Task ▸ Would you return the entries exactly, with every line intact?

-------- Data supplied --------

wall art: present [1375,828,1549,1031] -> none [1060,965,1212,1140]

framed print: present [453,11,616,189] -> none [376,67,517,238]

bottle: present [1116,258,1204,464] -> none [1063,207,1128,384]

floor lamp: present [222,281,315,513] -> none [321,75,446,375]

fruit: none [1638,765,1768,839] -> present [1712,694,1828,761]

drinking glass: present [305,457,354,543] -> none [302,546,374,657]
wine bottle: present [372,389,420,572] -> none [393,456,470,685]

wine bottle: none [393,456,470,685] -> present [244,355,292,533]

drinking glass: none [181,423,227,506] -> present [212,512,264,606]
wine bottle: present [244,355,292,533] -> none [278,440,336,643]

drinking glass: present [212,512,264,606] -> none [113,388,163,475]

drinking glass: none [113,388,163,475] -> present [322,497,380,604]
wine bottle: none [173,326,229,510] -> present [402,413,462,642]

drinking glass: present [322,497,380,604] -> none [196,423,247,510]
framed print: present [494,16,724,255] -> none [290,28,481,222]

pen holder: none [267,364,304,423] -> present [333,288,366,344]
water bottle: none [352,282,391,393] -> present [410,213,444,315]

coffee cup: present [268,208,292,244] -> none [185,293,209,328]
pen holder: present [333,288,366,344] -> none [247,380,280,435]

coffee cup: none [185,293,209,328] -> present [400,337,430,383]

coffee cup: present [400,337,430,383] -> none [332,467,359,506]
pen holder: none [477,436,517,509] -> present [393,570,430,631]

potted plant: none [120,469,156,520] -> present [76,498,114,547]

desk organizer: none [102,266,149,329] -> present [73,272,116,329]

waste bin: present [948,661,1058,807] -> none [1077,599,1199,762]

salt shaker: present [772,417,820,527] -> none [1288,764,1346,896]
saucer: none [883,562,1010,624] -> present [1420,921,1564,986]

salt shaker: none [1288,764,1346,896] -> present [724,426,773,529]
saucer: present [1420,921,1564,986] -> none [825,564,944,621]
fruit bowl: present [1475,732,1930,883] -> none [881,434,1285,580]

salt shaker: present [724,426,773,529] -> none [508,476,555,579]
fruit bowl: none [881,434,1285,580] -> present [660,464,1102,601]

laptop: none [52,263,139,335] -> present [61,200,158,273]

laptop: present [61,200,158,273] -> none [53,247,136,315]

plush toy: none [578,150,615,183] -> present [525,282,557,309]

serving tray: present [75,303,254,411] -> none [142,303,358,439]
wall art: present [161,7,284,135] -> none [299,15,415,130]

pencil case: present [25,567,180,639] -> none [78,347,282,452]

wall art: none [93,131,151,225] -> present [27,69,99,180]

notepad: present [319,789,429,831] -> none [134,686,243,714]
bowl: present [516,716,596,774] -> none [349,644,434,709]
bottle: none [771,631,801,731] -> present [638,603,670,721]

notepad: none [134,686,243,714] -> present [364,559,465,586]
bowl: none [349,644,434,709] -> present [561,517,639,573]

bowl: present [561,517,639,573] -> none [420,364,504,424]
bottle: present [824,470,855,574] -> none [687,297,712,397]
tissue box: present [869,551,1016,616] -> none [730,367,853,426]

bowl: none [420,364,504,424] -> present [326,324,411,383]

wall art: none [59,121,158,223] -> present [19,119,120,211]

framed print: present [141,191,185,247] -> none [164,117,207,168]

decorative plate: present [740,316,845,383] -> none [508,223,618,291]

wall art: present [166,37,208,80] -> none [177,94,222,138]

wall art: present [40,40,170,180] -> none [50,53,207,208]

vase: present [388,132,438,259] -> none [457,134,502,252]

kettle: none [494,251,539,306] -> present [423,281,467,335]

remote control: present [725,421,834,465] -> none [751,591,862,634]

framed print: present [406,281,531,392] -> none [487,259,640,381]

--------

Output of the task ▸
wall art: present [1375,828,1549,1031] -> none [1060,965,1212,1140]

framed print: present [453,11,616,189] -> none [376,67,517,238]

bottle: present [1116,258,1204,464] -> none [1063,207,1128,384]

floor lamp: present [222,281,315,513] -> none [321,75,446,375]

fruit: none [1638,765,1768,839] -> present [1712,694,1828,761]

drinking glass: present [305,457,354,543] -> none [302,546,374,657]
wine bottle: present [372,389,420,572] -> none [393,456,470,685]

wine bottle: none [393,456,470,685] -> present [244,355,292,533]

drinking glass: none [181,423,227,506] -> present [212,512,264,606]
wine bottle: present [244,355,292,533] -> none [278,440,336,643]

drinking glass: present [212,512,264,606] -> none [113,388,163,475]

drinking glass: none [113,388,163,475] -> present [322,497,380,604]
wine bottle: none [173,326,229,510] -> present [402,413,462,642]

drinking glass: present [322,497,380,604] -> none [196,423,247,510]
framed print: present [494,16,724,255] -> none [290,28,481,222]

pen holder: none [267,364,304,423] -> present [333,288,366,344]
water bottle: none [352,282,391,393] -> present [410,213,444,315]

coffee cup: present [268,208,292,244] -> none [185,293,209,328]
pen holder: present [333,288,366,344] -> none [247,380,280,435]

coffee cup: none [185,293,209,328] -> present [400,337,430,383]

coffee cup: present [400,337,430,383] -> none [332,467,359,506]
pen holder: none [477,436,517,509] -> present [393,570,430,631]

potted plant: none [120,469,156,520] -> present [76,498,114,547]

desk organizer: none [102,266,149,329] -> present [73,272,116,329]

waste bin: present [948,661,1058,807] -> none [1077,599,1199,762]

salt shaker: present [772,417,820,527] -> none [1288,764,1346,896]
saucer: none [883,562,1010,624] -> present [1420,921,1564,986]

salt shaker: none [1288,764,1346,896] -> present [724,426,773,529]
saucer: present [1420,921,1564,986] -> none [825,564,944,621]
fruit bowl: present [1475,732,1930,883] -> none [881,434,1285,580]

salt shaker: present [724,426,773,529] -> none [508,476,555,579]
fruit bowl: none [881,434,1285,580] -> present [660,464,1102,601]

laptop: none [52,263,139,335] -> present [61,200,158,273]

laptop: present [61,200,158,273] -> none [53,247,136,315]

plush toy: none [578,150,615,183] -> present [525,282,557,309]

serving tray: present [75,303,254,411] -> none [142,303,358,439]
wall art: present [161,7,284,135] -> none [299,15,415,130]

pencil case: present [25,567,180,639] -> none [78,347,282,452]

wall art: none [93,131,151,225] -> present [27,69,99,180]

notepad: present [319,789,429,831] -> none [134,686,243,714]
bowl: present [516,716,596,774] -> none [349,644,434,709]
bottle: none [771,631,801,731] -> present [638,603,670,721]

notepad: none [134,686,243,714] -> present [364,559,465,586]
bowl: none [349,644,434,709] -> present [561,517,639,573]

bowl: present [561,517,639,573] -> none [420,364,504,424]
bottle: present [824,470,855,574] -> none [687,297,712,397]
tissue box: present [869,551,1016,616] -> none [730,367,853,426]

bowl: none [420,364,504,424] -> present [326,324,411,383]

wall art: none [59,121,158,223] -> present [19,119,120,211]

framed print: present [141,191,185,247] -> none [164,117,207,168]

decorative plate: present [740,316,845,383] -> none [508,223,618,291]

wall art: present [166,37,208,80] -> none [177,94,222,138]

wall art: present [40,40,170,180] -> none [50,53,207,208]

vase: present [388,132,438,259] -> none [457,134,502,252]

kettle: none [494,251,539,306] -> present [423,281,467,335]

remote control: present [725,421,834,465] -> none [751,591,862,634]

framed print: present [406,281,531,392] -> none [487,259,640,381]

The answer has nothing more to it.